§ Brief:
Copy out each line of the listing below where the string "middle" appears.

*** Opening of Dataset ***

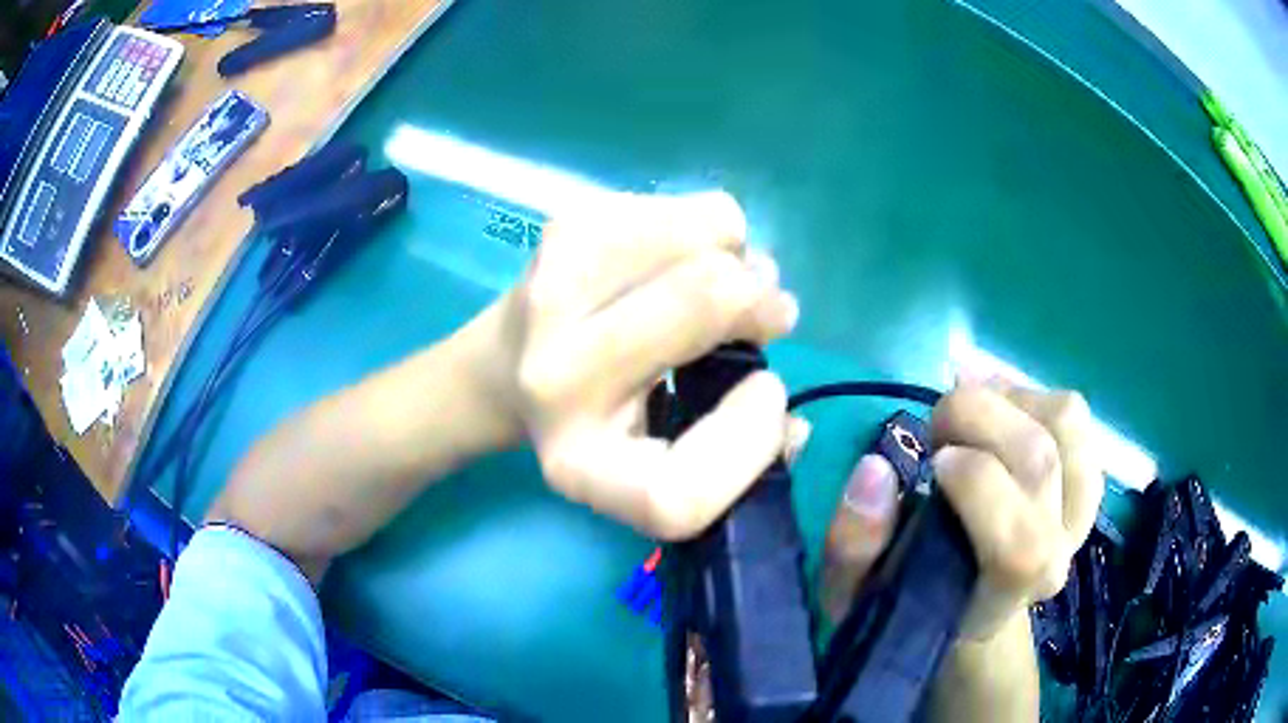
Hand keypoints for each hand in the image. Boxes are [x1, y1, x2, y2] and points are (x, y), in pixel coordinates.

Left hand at [490, 191, 798, 538]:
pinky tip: (688, 257)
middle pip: (704, 303)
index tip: (768, 394)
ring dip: (740, 258)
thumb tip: (795, 425)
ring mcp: (554, 289)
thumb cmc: (594, 424)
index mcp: (579, 465)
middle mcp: (555, 379)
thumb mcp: (652, 466)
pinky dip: (714, 229)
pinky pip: (685, 208)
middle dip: (762, 305)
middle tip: (768, 315)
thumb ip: (731, 460)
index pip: (680, 491)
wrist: (499, 371)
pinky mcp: (566, 228)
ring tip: (722, 283)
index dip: (751, 441)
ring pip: (702, 237)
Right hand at [820, 379, 1104, 639]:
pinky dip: (1029, 393)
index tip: (931, 461)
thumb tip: (874, 468)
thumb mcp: (856, 594)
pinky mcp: (1086, 478)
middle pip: (1039, 459)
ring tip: (971, 414)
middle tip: (935, 428)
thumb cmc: (910, 602)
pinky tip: (997, 410)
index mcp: (1003, 598)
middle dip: (976, 416)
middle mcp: (1057, 555)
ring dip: (1007, 399)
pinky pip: (1071, 413)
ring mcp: (1081, 513)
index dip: (977, 485)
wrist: (969, 607)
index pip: (1021, 546)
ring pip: (1065, 421)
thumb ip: (855, 543)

*** Close of Dataset ***

§ Answer to this exercise:
middle pip: (704, 303)
middle mcp: (555, 379)
middle dip: (762, 305)
middle tip: (768, 315)
middle pip: (1039, 459)
middle tip: (935, 428)
middle dip: (976, 416)
middle mcp: (1057, 555)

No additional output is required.